Sharing space, bringing you and kids into a new environment, feeling pressured to socialize when you want to rest, adjusting your sleep schedule, using someone else’s bathroom, removing or keeping your shoes on, eating different types of food — can make being a houseguest stressful. But why?
According to Shawn Burn, professor of psychology at California Polytechnic State University, it’s because people are temporarily losing their primary territory.
When separated from this space, people can feel stress about meeting their basic needs (such as having privacy to use the bathroom, eating different food, getting enough sleep), being unable to perform “stress-reducing habitual behaviors” (such as working out, reading, drinking a beer or glass of wine, watching a favorite TV show) and handling interpersonal matters (such as conflicts with other people, splitting costs).
To ease these psychological stressors, Diane Gottsman, modern etiquette expert and the founder of the Protocol School of Texas, suggests that guests and hosts communicate before the stay.
Having these types of conversations beforehand helps both parties feel more comfortable, so they aren’t walking on pins and needles for their entire visit.

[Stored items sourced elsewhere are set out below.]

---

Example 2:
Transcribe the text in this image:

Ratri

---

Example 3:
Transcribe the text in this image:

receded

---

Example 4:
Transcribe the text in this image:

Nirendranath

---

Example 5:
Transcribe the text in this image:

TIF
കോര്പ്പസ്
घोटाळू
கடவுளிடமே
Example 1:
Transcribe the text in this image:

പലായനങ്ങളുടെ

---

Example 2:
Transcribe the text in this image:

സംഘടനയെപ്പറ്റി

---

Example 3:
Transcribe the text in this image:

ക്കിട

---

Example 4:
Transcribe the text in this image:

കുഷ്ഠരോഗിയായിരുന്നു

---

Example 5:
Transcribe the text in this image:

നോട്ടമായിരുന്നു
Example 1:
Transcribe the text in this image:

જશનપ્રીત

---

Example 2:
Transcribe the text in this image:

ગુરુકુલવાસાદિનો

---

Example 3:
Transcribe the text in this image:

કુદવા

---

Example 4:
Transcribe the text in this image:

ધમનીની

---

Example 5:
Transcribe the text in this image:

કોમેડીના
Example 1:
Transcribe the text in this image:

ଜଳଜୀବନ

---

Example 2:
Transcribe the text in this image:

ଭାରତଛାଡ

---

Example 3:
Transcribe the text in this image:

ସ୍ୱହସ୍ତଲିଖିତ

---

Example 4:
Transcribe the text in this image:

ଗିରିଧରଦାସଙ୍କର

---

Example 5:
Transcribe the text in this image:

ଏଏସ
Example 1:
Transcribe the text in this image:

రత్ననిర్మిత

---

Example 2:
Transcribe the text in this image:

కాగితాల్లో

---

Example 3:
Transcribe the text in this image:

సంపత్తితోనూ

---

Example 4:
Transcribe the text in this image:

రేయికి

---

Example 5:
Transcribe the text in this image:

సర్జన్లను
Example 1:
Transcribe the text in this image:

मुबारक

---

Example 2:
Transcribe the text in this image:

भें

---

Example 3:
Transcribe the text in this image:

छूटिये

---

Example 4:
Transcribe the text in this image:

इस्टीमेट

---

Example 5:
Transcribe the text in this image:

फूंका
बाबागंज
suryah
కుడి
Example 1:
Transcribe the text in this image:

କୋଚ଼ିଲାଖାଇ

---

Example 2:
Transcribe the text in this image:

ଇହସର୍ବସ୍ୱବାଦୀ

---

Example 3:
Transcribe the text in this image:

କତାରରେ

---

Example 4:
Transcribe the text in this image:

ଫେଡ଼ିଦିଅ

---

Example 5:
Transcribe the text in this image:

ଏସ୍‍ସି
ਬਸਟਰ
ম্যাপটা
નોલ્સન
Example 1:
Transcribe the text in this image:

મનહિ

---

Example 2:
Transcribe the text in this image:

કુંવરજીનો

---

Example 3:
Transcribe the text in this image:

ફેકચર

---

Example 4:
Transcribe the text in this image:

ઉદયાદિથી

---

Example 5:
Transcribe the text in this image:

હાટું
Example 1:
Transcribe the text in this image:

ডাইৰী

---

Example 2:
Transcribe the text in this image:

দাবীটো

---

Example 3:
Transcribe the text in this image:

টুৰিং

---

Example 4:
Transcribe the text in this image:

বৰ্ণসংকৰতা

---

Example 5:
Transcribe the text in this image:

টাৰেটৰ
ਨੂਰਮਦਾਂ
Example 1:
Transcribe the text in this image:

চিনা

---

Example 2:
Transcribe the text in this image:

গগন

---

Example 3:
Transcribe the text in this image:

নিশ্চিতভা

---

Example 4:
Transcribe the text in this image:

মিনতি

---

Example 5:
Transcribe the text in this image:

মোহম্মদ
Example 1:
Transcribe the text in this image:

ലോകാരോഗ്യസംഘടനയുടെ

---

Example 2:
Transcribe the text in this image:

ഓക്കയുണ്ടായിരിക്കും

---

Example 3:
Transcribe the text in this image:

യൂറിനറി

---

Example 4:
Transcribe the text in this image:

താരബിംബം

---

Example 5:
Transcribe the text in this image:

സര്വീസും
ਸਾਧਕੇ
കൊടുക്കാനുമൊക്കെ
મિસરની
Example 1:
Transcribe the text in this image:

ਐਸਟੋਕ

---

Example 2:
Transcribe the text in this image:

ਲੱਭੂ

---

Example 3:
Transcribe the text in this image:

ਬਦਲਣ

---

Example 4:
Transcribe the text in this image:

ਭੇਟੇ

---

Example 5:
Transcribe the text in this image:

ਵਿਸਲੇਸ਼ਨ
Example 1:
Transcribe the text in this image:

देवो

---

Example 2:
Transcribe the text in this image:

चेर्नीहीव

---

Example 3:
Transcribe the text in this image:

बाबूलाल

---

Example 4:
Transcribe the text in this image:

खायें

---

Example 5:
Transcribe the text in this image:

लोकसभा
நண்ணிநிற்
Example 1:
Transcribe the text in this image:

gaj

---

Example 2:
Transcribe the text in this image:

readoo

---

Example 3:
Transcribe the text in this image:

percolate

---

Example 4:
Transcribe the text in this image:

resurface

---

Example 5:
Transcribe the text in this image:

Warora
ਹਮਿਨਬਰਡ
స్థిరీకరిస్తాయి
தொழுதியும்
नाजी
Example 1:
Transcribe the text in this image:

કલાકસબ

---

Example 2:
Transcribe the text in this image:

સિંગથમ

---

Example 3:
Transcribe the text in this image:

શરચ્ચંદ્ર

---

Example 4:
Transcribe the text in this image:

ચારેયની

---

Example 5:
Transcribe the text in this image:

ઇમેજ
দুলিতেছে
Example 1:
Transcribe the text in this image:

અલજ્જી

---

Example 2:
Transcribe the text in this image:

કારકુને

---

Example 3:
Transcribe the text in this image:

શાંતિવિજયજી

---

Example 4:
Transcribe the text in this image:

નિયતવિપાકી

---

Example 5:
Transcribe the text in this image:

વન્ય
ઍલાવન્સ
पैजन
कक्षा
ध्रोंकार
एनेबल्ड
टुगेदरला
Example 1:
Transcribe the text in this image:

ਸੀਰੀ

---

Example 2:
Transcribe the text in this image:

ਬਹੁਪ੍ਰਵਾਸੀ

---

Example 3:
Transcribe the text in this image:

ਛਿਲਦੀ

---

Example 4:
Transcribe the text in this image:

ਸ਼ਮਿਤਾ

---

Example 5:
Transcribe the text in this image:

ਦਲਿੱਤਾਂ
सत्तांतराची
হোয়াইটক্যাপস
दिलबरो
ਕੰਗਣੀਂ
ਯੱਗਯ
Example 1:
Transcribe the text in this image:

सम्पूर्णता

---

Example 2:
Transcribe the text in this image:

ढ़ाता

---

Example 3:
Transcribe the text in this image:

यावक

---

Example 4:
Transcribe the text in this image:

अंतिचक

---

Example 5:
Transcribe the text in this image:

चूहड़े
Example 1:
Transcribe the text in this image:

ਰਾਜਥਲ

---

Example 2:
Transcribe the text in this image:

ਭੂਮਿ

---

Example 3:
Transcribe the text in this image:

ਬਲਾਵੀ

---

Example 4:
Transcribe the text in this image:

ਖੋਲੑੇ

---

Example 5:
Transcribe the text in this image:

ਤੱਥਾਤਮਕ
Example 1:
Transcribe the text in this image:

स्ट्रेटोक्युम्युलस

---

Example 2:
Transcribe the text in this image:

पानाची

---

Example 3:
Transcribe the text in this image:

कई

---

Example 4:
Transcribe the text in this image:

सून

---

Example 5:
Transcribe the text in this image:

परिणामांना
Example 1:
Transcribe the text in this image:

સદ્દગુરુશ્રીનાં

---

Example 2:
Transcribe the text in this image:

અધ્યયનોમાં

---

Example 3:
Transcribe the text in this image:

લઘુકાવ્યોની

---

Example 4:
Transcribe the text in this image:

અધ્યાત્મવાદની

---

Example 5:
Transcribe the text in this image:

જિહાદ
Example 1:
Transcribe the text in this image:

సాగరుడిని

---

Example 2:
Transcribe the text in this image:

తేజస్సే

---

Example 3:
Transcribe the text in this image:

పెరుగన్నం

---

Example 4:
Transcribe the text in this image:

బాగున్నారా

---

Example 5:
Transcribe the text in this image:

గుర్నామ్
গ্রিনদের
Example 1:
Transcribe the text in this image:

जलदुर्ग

However, Gottsman emphasizes, guests also need to be respectful of their hosts’ house rules and routines and keep things tidy.
It’s also important to remember that when someone, especially a friend or family member, is offering you a free place to stay, it can feel like an obligation to say yes, but you can say no. Versoza and her husband have found that staying in a hotel with her kids makes their visits to see family in the summer much more enjoyable.